Monday, May 10, 2010

O: made enough $? Let us spread it around!

Obama and Sowell: who can tell when people have made enough money?

Remember Barack Obama, Joe the Plumber, and “spreading the wealth?” It seemed a surprising revelation at the time. But Obama’s income redistributive tendencies have become an old and familiar story, if hardly a ho-hum one.

Now Obama has done it again, giving a speech in his home state of Illinois in which he included the following remarks:

We’re not, we’re not trying to push financial reform because we begrudge success that’s fairly earned. I mean, I do think at a certain point you’ve made enough money. But, you know, part of the American way is, you know, you can just keep on making it if you’re providing a good product or providing good service. We don’t want people to stop, ah, fulfilling the core responsibilities of the financial system to help grow our economy.

The original speech as written was to have gone like this:

Now, we’re not doing this to punish these firms or begrudge success that’s fairly earned. We don’t want to stop them from fulfilling their responsibility to help grow our economy.

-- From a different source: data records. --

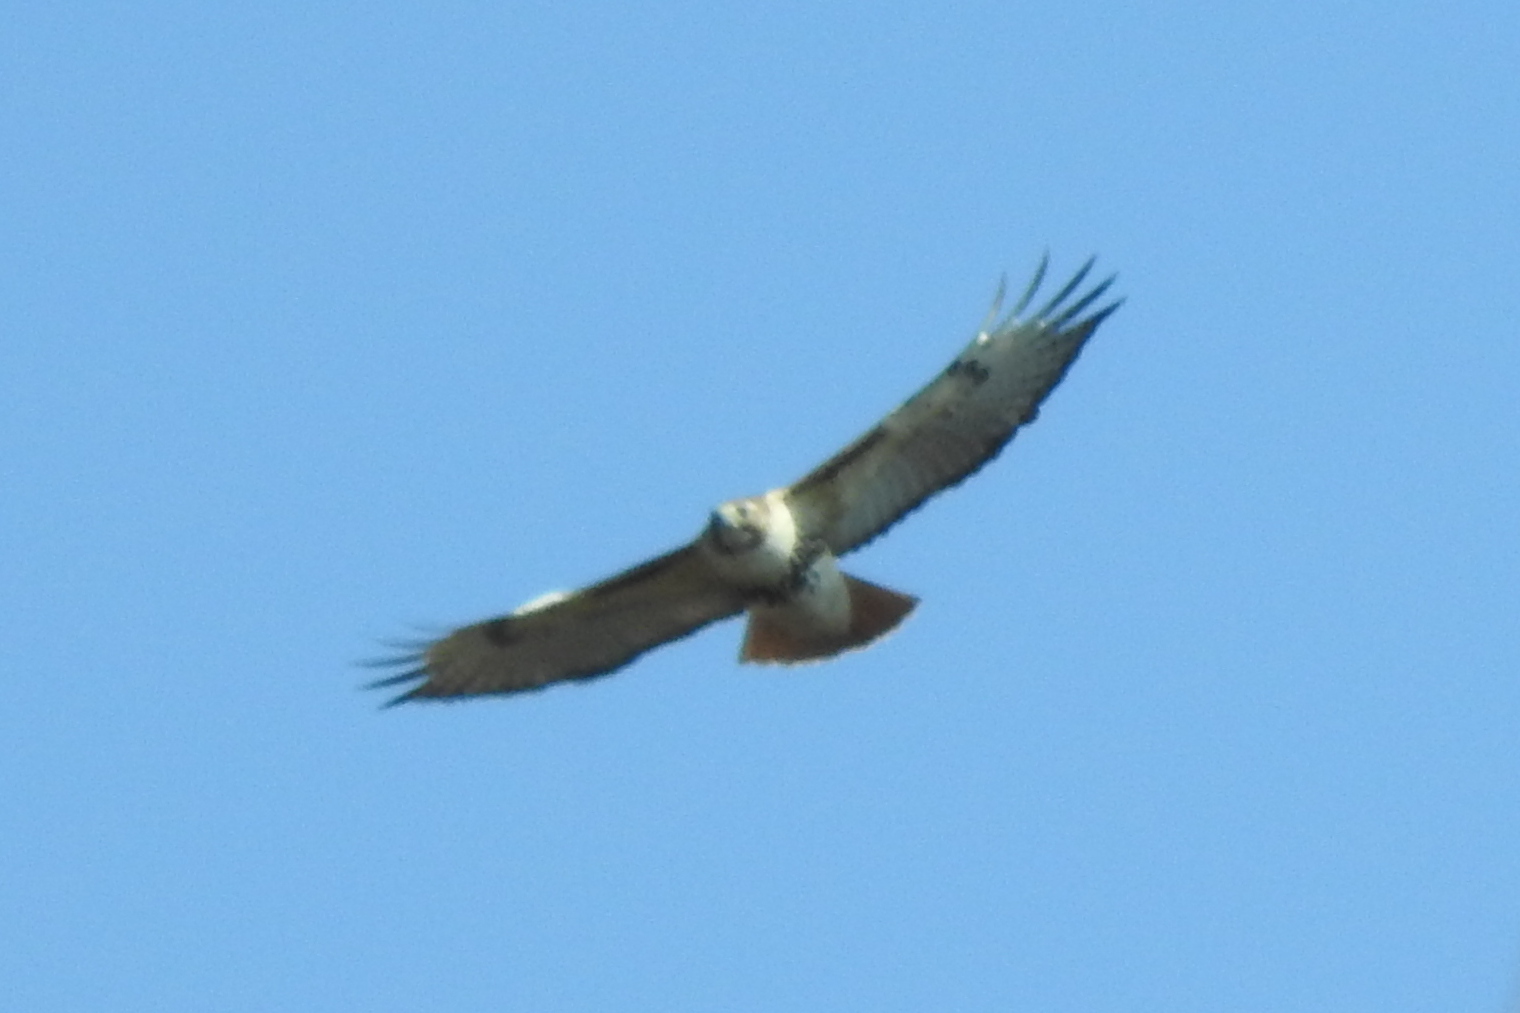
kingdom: Animalia
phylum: Chordata
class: Aves
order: Accipitriformes
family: Accipitridae
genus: Buteo
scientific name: Buteo jamaicensis
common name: Red-tailed hawk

But apparently, he just couldn’t resist the additional embellishments. Michelle Malkin points out that:

We have a commander-in-chief who presumes to know when you have earned “enough,” who believes that only those who provide what he deems “good” products and services should “keep on making it,” and who has determined that the role of American entrepreneurs is not to pursue their own self-interest, but to fulfill their “core” responsibility as dutiful growers of the collective economy.


That famous mock-up poster of Obama as the creepy socialist Joker never seemed more apt.

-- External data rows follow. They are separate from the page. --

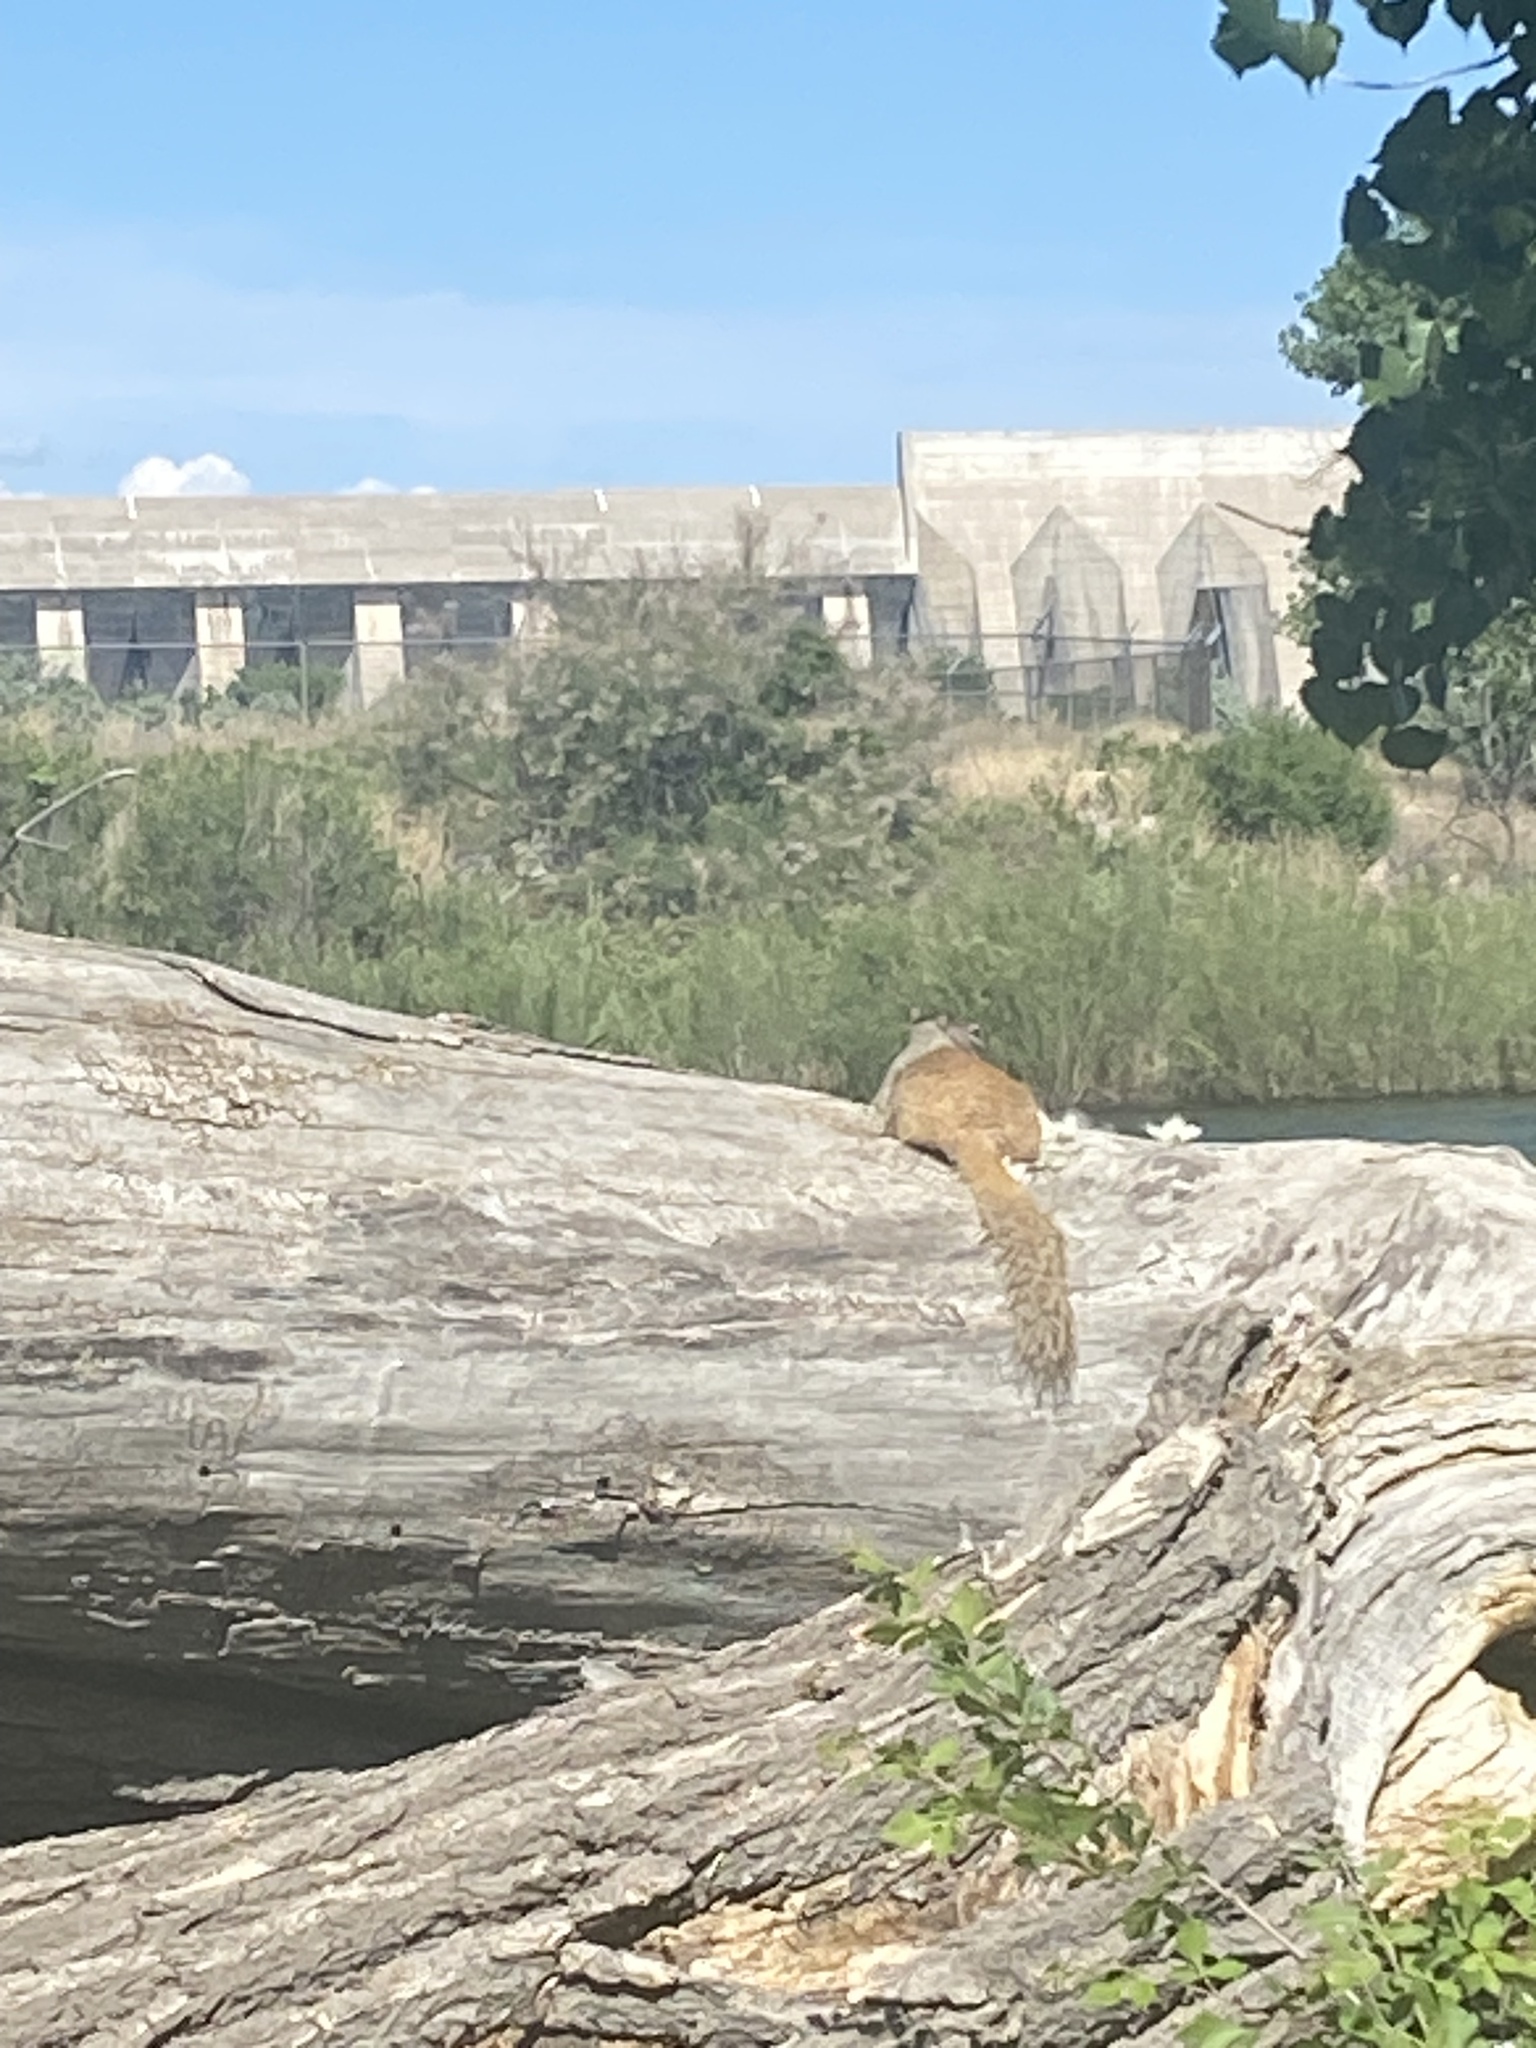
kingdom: Animalia
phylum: Chordata
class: Mammalia
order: Rodentia
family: Sciuridae
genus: Otospermophilus
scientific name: Otospermophilus variegatus
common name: Rock squirrel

None of this should be a surprise; it was all apparent before Obama was elected. Nor are such ideas unusual among that group of people known as intellectuals, of which Obama is a full-fledged member. Here’s another intellectual (and another black man), the conservative economist Thomas Sowell, on the subject. The excerpt is taken from his excellent book Intellectuals and Society [emphasis mine]:

Many intellectuals and their followers have been unduly impressed by the fact that highly educated elites like themselves have far more knowledge per capita—in the sense of special knowledge—than does the population at large. From this it is a short step to considering the educated elites to be superior guides to what should and should not be done in a society. They have often overlooked the crucial fact that the population at large may have vastly more total knowledge—in the mundane sense—than the elites, even if that knowledge is scattered in individually unimpressive fragments among vast numbers of people.

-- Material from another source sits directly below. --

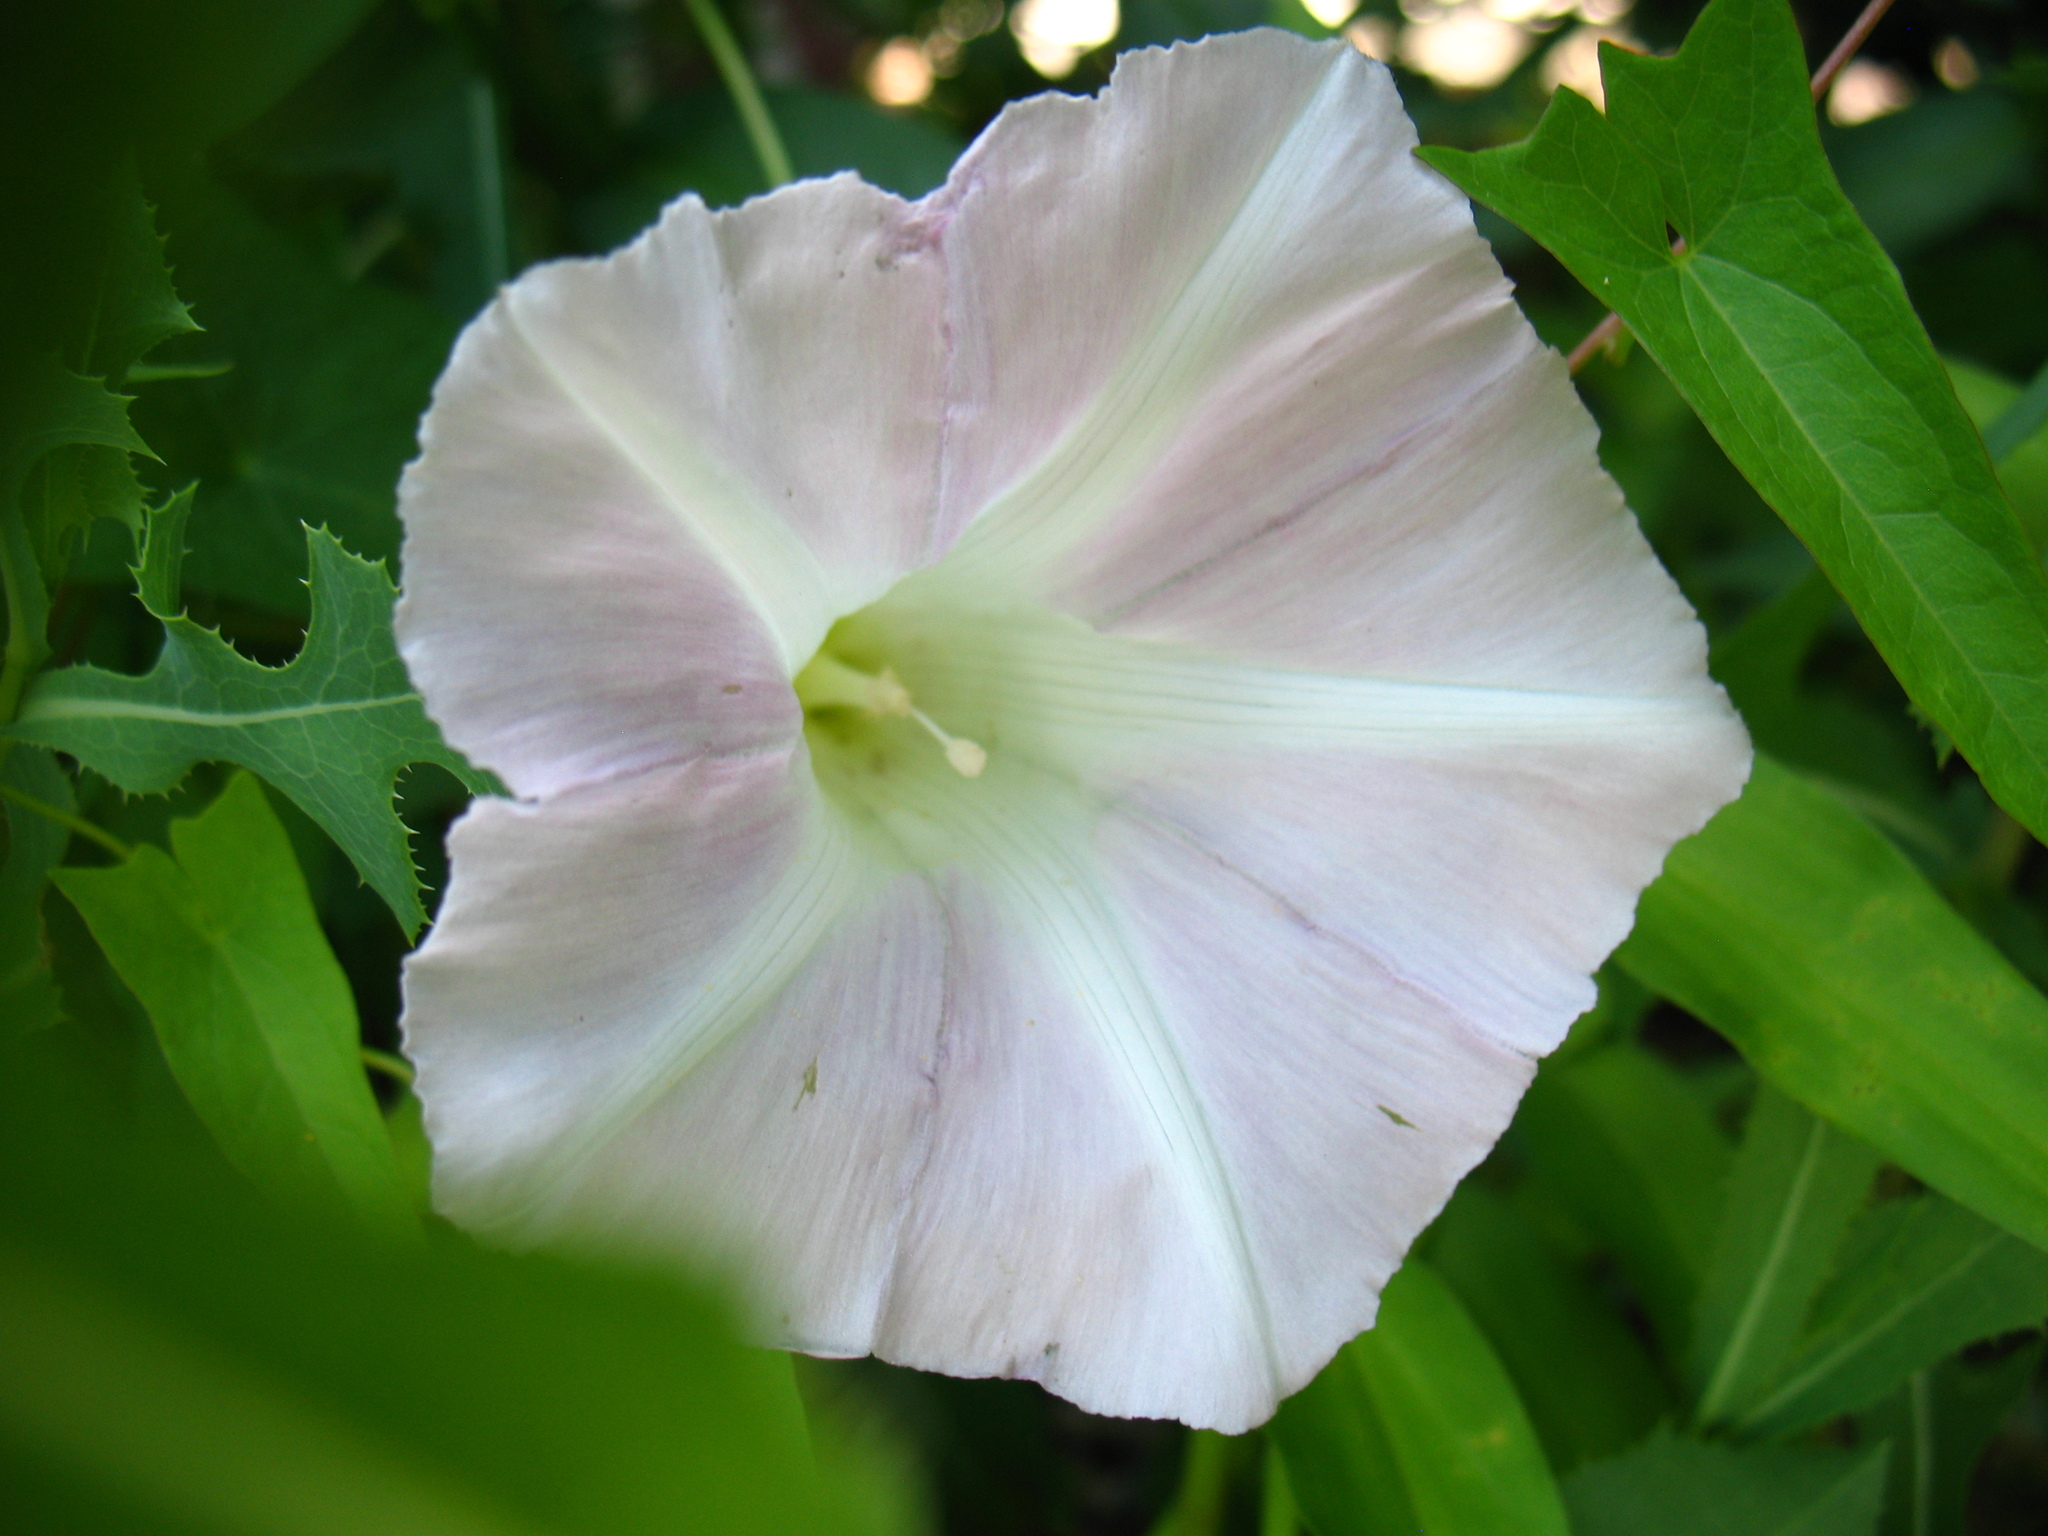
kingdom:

If on one has even one percent of the knowledge currently available, not counting the vast amounts of knowledge yet to be discovered, the imposition from the top down of the notions in favor among elites, convinced of their own superior knowledge and virtue, is a formula for disaster.


Sometimes it is economic disaster, which central planning, for example, turned out to be in so many countries around the world during the twentieth century that even most governments run by communists and socialists began replacing such top-down economic planning by freer markets by the end of the century…Other forms of this general notion include judicial activism, urban societies, and other institutional expressions of the belief that social decisions cannot be left to be determined by the actions and values of the less knowledgeable population at large.

One of the most interesting things about the Obama quote under discussion is that, if you look at his scripted speech, he was trying to do his version of supporting what Sowell says—that is, of praising the power of capitalism’s ability to allow the aggregate forces of private enterprise and personal initiative to grow an economy. He knows that’s the American way, and that it is necessary for a president to pay some sort of lip service to it. But he couldn’t help blurting out what for him is the truth—that he doesn’t really believe in it at all—and that he and the other brilliant intellectuals surrounding him know much better, both practically and morally.